One of the few waymarkers along the way

Then, if you’re camping, you’ll also need the following:

  • Tent. If you do decide to camp and take a tent then you need to make sure it’s light enough to carry. There’s plenty of options for small, light and cheap-ish one man tents on the market nowadays.
  • Sleeping bag and mat. The weight of the sleeping bag will depend on the season. Again, remember you’ll have to carry it. Down sleeping bags tend to have a better warmth to weight ratio than synthetic ones, but don’t perform very well in damp conditions. For the roll mat you can choose between a self-inflatable one (bulkier) or a blow-up one (smaller and more packable).
  • Camping stove, pots and gas. They would need to be small and light, and you’ll need to plan your food according to your schedule to be able to restock while you’re passing through towns.

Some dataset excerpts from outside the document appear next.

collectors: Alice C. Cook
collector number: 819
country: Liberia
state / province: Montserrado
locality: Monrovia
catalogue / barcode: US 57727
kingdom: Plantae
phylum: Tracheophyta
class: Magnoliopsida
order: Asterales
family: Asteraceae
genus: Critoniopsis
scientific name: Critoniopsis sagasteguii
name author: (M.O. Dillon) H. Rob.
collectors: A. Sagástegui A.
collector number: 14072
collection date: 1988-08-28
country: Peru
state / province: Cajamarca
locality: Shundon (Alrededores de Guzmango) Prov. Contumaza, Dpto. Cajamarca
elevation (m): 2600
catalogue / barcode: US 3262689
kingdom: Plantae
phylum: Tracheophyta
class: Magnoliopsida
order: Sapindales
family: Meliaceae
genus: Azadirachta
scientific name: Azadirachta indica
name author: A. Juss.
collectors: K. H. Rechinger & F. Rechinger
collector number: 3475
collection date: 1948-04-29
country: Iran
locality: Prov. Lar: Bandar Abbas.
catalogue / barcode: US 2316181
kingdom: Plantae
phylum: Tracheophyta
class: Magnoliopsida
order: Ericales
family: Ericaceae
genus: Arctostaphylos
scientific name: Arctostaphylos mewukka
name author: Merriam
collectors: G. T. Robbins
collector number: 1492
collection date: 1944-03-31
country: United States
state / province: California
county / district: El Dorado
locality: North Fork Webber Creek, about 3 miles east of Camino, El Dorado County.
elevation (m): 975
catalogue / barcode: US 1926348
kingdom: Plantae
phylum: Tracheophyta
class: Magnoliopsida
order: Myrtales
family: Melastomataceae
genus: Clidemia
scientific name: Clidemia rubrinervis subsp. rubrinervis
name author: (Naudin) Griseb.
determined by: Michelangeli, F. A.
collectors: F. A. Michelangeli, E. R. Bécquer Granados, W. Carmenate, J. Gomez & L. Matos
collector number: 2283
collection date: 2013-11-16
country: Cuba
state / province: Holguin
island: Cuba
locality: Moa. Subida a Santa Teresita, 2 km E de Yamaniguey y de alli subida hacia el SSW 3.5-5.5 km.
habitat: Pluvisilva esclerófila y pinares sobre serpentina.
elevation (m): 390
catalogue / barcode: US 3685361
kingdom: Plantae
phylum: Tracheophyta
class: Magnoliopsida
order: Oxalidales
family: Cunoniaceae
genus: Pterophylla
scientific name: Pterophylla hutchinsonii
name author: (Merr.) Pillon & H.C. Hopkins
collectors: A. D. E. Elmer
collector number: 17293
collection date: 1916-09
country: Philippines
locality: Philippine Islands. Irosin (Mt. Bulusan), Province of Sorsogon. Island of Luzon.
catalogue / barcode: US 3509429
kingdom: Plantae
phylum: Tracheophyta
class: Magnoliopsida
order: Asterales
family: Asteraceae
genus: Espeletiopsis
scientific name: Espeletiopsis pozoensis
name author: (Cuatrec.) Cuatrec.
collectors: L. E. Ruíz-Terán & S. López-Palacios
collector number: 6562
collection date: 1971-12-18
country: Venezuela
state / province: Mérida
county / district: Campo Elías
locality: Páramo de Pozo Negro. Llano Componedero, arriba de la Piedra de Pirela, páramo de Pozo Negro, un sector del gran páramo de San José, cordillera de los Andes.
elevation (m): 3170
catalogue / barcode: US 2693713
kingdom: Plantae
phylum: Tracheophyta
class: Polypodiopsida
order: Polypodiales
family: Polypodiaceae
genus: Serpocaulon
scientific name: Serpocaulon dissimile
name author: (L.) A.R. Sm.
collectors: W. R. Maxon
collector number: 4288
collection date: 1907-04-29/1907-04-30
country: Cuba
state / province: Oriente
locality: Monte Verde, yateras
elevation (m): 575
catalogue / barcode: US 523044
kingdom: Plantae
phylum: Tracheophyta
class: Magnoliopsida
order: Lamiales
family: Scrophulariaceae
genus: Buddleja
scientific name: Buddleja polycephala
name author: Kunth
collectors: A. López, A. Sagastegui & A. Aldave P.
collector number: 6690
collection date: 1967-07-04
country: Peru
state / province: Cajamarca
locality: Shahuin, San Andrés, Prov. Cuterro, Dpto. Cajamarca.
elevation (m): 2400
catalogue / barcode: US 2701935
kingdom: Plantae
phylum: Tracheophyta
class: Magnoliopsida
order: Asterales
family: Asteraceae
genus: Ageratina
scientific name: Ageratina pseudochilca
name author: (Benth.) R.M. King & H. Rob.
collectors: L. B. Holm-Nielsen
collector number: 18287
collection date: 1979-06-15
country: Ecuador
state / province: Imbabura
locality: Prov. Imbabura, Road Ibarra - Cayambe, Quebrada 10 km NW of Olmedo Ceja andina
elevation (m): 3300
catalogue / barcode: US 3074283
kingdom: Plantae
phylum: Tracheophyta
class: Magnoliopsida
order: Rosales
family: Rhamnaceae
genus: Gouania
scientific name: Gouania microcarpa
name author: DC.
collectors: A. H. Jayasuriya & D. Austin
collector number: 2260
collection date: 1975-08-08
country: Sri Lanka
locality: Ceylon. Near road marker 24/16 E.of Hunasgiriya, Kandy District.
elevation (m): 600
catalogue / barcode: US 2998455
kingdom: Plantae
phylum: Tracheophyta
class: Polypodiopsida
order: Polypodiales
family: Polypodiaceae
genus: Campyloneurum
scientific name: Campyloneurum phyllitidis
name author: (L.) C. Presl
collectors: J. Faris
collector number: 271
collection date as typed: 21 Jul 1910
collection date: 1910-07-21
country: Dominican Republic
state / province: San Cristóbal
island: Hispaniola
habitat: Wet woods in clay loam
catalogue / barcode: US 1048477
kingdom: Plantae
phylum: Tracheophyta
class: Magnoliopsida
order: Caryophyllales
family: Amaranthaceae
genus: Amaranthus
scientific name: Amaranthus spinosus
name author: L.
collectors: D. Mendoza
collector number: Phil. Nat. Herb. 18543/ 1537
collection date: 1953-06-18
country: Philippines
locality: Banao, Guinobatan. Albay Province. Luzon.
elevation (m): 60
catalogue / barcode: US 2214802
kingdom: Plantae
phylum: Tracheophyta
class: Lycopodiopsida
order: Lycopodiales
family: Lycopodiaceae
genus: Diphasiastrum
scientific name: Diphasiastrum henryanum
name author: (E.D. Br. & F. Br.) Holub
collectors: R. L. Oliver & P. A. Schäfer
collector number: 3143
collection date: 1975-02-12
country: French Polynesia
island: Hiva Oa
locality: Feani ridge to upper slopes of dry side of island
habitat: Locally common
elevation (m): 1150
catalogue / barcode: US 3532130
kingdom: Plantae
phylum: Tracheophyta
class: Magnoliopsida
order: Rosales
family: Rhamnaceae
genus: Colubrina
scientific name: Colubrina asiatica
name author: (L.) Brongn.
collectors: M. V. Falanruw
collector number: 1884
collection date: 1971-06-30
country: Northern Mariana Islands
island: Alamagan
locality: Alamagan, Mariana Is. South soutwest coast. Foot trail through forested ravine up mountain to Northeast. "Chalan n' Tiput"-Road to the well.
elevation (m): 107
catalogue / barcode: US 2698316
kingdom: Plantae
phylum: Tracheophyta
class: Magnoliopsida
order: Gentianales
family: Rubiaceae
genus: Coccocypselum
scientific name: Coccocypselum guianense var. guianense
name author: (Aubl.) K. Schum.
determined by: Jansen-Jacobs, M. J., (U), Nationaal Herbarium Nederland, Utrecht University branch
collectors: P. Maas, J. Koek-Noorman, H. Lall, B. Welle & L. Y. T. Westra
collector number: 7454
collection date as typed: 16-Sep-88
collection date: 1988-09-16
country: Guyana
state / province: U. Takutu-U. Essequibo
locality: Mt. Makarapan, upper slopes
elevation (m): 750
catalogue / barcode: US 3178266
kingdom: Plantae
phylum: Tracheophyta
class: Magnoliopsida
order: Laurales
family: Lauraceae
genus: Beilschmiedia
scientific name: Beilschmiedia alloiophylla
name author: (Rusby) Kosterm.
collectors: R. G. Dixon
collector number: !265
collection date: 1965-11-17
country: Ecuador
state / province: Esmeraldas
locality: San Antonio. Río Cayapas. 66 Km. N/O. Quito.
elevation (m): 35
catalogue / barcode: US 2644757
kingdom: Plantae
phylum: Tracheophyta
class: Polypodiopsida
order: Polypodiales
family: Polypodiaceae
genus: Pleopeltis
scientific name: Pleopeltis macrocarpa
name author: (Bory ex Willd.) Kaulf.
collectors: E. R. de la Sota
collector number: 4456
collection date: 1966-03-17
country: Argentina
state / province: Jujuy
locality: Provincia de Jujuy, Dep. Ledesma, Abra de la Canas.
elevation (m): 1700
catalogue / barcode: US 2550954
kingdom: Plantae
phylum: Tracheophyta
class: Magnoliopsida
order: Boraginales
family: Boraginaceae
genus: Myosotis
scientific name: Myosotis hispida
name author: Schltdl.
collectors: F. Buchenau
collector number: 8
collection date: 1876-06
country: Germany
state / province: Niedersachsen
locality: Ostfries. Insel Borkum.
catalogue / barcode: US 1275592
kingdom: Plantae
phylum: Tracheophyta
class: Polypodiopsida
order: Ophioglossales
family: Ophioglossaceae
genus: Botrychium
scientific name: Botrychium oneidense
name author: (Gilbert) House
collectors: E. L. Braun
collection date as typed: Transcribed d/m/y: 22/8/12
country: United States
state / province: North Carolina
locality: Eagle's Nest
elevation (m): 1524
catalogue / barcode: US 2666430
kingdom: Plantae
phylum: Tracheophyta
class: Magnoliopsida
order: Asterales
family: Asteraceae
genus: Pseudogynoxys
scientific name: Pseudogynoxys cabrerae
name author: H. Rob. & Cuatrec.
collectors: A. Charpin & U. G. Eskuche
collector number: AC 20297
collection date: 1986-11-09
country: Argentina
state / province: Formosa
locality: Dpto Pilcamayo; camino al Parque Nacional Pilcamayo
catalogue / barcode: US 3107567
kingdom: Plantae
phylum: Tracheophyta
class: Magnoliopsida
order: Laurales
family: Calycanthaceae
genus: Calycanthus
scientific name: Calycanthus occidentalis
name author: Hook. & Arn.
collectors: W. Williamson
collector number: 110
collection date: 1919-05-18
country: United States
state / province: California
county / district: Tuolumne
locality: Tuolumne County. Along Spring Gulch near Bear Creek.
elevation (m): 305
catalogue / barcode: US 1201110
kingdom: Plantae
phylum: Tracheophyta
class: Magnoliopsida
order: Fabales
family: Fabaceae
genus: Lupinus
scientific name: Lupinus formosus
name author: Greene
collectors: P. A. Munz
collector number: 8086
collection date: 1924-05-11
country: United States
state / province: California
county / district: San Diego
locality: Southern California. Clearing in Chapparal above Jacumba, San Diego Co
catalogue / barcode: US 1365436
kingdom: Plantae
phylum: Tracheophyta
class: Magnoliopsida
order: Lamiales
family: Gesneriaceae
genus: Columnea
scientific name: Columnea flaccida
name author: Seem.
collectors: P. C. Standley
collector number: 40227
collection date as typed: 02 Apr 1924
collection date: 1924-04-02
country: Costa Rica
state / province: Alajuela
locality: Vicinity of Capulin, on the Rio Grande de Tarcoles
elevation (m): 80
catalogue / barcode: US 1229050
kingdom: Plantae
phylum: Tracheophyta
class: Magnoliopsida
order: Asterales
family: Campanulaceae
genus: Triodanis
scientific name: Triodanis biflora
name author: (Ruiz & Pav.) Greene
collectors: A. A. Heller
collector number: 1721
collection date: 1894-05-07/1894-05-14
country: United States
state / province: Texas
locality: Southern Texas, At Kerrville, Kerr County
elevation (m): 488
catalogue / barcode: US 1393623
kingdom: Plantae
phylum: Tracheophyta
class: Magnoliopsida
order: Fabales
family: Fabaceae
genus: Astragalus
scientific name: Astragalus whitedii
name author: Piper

When to go and how to get there

The East Highland Way can be walked all year around, but of course conditions might be different throughout the year. The driest months are likely to be April, May and June, but sometimes September and October are also good. One thing to consider is that the rivers might be in spate in exceptionally rainy conditions, making the river crossing harder if not impossible. Also, some sections of the walk might be covered in snow for periods of time in the winter. The trek would of course still be walkable in winter conditions, but good knowledge of winter walking must be had.

The last stretch before getting into Aviemore

In terms of logistics and how to get there, it’s relatively easy. Both Fort William and Aviemore have a train station, and although they’re not connected very well to each other, they are both connected to the main cities in Scotland (Glasgow, Edinburgh and Inverness). Another option, if train times don’t suit, is to use the CityLink bus service, which runs plenty of busses at good prices.

Once you’ve done all this, planned and put together all the kit you need, there’s nothing else left to do than walk!

If you’re looking for a lesser known, low level long distance walk for your next holiday, I couldn’t recommend this route enough. It’s not too tough but yet beautiful in all its stages, and it will take you to some pretty remote places in the Scottish Highlands. I love that about Scotland, you can walk only a few hundred metres outside of a town and feel like you’re miles away from everywhere. So let’s get planning, and start walking east.